As people in the early 1800s did not understand what caused the disease nor, indeed, know about germs (which were not understood until much later in the late-nineteenth century), caregivers did not even know to wash their hands after tending the sick. In an era without running water in most homes, and with many people living in small spaces, it was easy for contamination to spread. And in industrial early nineteenth-century cities with rapidly growing populations and no sewer systems, most people disposed of their waste in cesspits or in the streets. From there, it eventually ended up in rivers that provided drinking water, spreading it far beyond its origin.

A very unfortunate way to go.

Buried Alive

Buried Alive

Death would come to you in the form of being Buried Alive.

"After succumbing to a fever of some sort in, Irish woman Marjorie McCall was hastily buried to prevent the spread of whatever had done her in. Marjorie was buried with a valuable ring, which her husband had been unable to remove due to swelling. This made her an even better target for body snatchers, who could cash in on both the corpse and the ring. The evening after Marjorie was buried, before the soil had even settled, the grave-robbers showed up and started digging. Unable to pry the ring off the finger, they decided to cut the finger off. As soon as blood was drawn, Marjorie awoke from her coma, sat straight up and screamed.
Upon seeing the supposed screaming dead woman, the robbers fled from the graveyard. Marjorie climbed out of the hole and made her way back to her home. Her husband John, a doctor, was at home with the children when he heard a knock at the door. He told the children, 'If your mother were still alive, I’d swear that was her knock.'
When he opened the door to find his wife standing there, dressed in her burial clothes, blood dripping from her finger but very much alive, he dropped dead to the floor."

**Exercise tasks:**
a. In the text about disease and premature burial, why was Marjorie McCall's husband unable to take off her ring?
b. Pick up the text about disease and premature burial after its last sentence and continue it.
These records have no connection to the text about disease and premature burial.

[Stored data entries]
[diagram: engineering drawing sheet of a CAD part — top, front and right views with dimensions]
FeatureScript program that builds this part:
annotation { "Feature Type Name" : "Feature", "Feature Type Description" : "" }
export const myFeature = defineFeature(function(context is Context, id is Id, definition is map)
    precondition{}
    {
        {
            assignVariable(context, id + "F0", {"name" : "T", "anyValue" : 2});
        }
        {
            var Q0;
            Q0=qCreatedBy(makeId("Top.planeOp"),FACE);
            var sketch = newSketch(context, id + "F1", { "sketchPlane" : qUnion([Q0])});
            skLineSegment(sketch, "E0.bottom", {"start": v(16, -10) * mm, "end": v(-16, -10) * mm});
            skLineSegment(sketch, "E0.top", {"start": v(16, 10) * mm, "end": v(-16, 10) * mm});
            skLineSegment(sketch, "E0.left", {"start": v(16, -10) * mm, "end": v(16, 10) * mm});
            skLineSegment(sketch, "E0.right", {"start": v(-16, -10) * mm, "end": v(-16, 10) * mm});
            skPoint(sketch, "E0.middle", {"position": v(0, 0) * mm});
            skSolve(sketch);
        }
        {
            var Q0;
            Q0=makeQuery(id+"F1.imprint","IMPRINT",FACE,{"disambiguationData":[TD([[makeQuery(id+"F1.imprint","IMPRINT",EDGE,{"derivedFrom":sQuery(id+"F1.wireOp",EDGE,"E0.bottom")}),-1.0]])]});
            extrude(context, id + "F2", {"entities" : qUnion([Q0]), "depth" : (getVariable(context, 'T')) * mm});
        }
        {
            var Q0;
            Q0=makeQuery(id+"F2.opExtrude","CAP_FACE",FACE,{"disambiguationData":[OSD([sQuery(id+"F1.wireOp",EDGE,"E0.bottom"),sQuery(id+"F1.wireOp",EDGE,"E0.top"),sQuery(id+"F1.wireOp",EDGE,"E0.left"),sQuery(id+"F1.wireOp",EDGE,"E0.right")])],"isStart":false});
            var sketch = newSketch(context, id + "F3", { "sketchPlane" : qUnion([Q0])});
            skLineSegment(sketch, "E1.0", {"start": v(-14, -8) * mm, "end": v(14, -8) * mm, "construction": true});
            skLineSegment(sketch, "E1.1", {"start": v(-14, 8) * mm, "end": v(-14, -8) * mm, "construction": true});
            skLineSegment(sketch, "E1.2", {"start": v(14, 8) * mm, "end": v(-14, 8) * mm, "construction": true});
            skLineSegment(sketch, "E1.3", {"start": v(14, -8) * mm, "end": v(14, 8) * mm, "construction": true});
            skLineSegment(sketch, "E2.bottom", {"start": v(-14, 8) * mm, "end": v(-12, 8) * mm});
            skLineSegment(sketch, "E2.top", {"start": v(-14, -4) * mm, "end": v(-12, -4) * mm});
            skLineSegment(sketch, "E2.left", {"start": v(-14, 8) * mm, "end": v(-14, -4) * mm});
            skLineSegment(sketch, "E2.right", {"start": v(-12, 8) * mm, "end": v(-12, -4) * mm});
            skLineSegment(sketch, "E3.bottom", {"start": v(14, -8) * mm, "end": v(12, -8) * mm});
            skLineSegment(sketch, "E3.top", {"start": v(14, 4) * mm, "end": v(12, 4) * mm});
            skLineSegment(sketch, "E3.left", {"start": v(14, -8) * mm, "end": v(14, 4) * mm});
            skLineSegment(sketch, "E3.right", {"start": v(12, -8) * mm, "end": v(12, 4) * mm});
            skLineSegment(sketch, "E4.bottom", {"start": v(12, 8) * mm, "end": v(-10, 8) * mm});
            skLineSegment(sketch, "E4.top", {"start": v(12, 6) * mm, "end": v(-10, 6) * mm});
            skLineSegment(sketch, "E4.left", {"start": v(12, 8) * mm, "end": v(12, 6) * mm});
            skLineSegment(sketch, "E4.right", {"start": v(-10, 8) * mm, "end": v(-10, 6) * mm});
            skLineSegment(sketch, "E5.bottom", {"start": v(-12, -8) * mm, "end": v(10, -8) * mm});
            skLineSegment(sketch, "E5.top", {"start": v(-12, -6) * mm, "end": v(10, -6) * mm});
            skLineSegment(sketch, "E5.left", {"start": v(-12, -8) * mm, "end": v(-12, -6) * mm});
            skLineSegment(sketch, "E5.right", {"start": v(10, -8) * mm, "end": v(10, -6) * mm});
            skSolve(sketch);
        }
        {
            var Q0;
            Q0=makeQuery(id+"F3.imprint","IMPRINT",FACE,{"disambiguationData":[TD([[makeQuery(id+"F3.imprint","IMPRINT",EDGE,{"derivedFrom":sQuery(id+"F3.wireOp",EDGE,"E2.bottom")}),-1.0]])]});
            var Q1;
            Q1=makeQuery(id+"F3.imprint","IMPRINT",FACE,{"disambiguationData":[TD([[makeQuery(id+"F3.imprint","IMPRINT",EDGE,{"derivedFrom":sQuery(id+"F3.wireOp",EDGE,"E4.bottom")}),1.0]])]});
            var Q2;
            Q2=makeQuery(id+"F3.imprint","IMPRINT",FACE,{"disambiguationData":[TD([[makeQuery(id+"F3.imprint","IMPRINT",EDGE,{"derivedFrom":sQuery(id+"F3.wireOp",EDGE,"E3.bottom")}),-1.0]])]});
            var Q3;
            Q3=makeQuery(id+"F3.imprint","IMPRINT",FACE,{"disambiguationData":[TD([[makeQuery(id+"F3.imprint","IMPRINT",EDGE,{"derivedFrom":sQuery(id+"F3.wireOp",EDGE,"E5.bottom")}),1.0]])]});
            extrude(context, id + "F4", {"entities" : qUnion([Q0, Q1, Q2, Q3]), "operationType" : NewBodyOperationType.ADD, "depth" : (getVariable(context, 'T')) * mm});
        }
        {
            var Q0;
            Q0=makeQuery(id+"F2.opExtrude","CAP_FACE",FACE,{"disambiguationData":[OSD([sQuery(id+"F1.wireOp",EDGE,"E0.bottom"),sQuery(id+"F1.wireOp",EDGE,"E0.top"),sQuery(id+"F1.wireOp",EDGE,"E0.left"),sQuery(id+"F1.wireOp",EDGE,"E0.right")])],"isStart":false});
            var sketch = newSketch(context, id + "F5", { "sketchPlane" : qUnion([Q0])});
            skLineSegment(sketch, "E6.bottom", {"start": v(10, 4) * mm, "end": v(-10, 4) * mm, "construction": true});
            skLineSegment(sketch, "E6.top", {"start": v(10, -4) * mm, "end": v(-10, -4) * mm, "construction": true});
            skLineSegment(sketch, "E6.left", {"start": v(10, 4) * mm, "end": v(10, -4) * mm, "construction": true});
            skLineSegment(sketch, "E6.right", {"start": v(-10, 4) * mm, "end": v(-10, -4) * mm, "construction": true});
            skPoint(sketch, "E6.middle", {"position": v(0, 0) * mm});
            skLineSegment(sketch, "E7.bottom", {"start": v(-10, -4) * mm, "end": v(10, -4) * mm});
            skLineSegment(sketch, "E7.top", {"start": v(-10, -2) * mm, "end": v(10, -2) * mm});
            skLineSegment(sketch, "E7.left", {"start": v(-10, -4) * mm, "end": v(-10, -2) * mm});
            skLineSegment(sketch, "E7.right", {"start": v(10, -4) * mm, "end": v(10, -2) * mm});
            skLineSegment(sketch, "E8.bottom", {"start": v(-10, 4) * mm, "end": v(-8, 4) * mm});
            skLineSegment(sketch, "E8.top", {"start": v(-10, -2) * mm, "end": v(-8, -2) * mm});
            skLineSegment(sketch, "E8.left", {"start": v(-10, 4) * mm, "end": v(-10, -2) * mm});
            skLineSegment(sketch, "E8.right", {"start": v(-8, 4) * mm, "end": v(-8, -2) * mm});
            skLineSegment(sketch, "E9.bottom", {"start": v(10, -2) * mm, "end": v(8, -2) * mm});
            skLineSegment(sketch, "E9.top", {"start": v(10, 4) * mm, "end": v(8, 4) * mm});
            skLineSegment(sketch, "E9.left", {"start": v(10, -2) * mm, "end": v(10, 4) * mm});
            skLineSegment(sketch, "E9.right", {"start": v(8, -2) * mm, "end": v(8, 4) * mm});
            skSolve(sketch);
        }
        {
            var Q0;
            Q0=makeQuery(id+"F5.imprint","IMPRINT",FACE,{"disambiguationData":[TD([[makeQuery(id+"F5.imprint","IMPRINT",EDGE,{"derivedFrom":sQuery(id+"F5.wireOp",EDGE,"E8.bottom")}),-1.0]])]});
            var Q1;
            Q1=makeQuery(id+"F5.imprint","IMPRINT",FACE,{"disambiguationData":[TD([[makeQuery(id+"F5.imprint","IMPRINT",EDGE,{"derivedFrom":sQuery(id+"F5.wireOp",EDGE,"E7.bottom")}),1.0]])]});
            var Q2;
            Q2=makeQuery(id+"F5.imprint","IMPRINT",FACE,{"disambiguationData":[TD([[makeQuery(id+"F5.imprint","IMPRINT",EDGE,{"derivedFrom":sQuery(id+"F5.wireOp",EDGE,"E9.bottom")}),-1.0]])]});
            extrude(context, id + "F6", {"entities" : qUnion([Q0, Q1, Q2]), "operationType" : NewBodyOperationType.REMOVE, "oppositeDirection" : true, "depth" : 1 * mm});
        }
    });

**Activity answers:**
a. Swelling kept him from removing it.

b.
During the 19th century, no cause of death frightened people more then that of the premature burial. The fears of being buried alive were heightened by reports of doctors and accounts in literature and the newspapers(some which falsely claimed that more than one tenth of humanity was buried alive.)

As well as dealing with the subject in "The Fall of the House of Usher" and "The Cask of Amontillado", Edgar Allan Poe wrote "The Premature Burial", which was published in 1844. It contained accounts of supposedly genuine cases of premature burial as well as detailing the narrator's own (perceived) interment while still alive.

The hysteria was so prevalent that many upper-class English people left legacies to their family physicians to protect themselves against this gruesome fate. Francis Douce, an antiquarian, gave 200 guineas to his surgeon to see that his heart was taken out after his death. Lady Dryden of Northamptonshire, left an eminent physician £50 to slit her throat before burial.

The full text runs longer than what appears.